_THE TASK_
Before you return the lines below, strip out any images and keep every word as written.

** INPUT DATA follows **

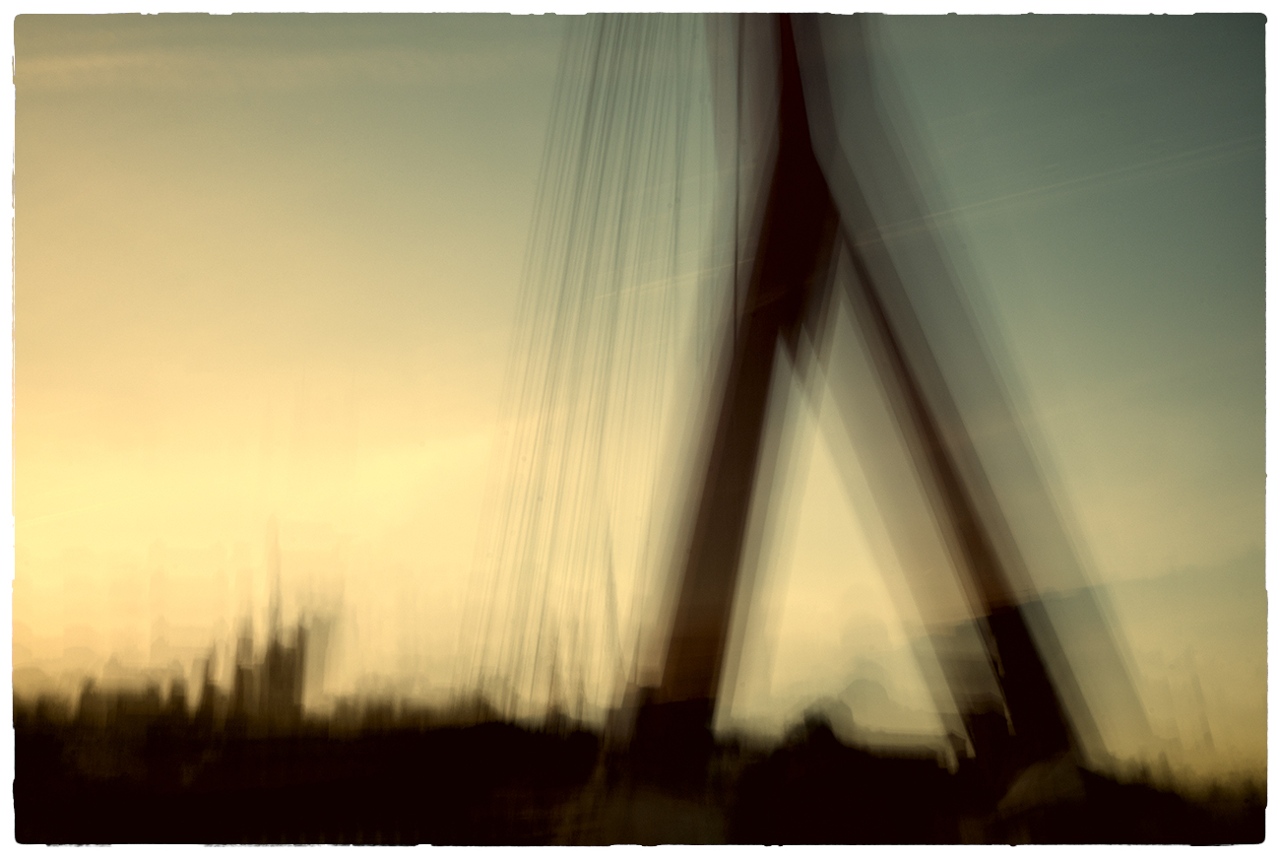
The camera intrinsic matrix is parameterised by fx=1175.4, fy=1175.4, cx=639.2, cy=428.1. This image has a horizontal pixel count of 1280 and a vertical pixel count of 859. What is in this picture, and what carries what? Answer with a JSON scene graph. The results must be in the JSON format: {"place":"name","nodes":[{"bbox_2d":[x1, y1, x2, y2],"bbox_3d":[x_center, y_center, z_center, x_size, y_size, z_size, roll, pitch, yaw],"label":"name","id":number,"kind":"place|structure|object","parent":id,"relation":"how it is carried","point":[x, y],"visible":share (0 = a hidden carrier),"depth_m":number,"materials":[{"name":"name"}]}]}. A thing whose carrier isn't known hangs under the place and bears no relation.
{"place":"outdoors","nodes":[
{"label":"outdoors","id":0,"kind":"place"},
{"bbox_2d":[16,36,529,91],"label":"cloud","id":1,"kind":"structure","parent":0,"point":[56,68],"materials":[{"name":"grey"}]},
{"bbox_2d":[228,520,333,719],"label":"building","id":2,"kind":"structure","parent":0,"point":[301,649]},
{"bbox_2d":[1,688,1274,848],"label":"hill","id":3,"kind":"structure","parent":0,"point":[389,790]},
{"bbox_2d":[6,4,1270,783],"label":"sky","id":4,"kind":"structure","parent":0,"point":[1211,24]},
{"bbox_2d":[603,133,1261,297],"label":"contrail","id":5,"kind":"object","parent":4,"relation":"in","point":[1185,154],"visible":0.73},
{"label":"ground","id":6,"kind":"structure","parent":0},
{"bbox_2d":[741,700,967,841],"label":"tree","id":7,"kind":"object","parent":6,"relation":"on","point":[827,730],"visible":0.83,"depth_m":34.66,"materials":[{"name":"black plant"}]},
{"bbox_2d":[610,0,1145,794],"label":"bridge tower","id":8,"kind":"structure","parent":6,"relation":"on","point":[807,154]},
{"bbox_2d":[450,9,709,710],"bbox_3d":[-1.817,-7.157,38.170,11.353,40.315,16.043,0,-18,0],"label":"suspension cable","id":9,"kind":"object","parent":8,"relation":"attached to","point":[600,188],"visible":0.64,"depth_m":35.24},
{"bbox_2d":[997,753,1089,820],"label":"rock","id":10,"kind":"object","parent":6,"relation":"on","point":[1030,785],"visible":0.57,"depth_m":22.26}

** End of INPUT DATA **

_RESULT OF THIS TASK_
The camera intrinsic matrix is parameterised by fx=1175.4, fy=1175.4, cx=639.2, cy=428.1. This image has a horizontal pixel count of 1280 and a vertical pixel count of 859. What is in this picture, and what carries what? Answer with a JSON scene graph. The results must be in the JSON format: {"place":"name","nodes":[{"bbox_2d":[x1, y1, x2, y2],"bbox_3d":[x_center, y_center, z_center, x_size, y_size, z_size, roll, pitch, yaw],"label":"name","id":number,"kind":"place|structure|object","parent":id,"relation":"how it is carried","point":[x, y],"visible":share (0 = a hidden carrier),"depth_m":number,"materials":[{"name":"name"}]}]}. A thing whose carrier isn't known hangs under the place and bears no relation.
{"place":"outdoors","nodes":[
{"label":"outdoors","id":0,"kind":"place"},
{"bbox_2d":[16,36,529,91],"label":"cloud","id":1,"kind":"structure","parent":0,"point":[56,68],"materials":[{"name":"grey"}]},
{"bbox_2d":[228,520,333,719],"label":"building","id":2,"kind":"structure","parent":0,"point":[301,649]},
{"bbox_2d":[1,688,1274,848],"label":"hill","id":3,"kind":"structure","parent":0,"point":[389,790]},
{"bbox_2d":[6,4,1270,783],"label":"sky","id":4,"kind":"structure","parent":0,"point":[1211,24]},
{"bbox_2d":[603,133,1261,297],"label":"contrail","id":5,"kind":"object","parent":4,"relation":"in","point":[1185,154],"visible":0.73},
{"label":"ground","id":6,"kind":"structure","parent":0},
{"bbox_2d":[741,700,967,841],"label":"tree","id":7,"kind":"object","parent":6,"relation":"on","point":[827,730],"visible":0.83,"depth_m":34.66,"materials":[{"name":"black plant"}]},
{"bbox_2d":[610,0,1145,794],"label":"bridge tower","id":8,"kind":"structure","parent":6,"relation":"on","point":[807,154]},
{"bbox_2d":[450,9,709,710],"bbox_3d":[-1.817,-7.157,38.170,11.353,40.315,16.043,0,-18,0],"label":"suspension cable","id":9,"kind":"object","parent":8,"relation":"attached to","point":[600,188],"visible":0.64,"depth_m":35.24},
{"bbox_2d":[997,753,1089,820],"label":"rock","id":10,"kind":"object","parent":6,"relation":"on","point":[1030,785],"visible":0.57,"depth_m":22.26}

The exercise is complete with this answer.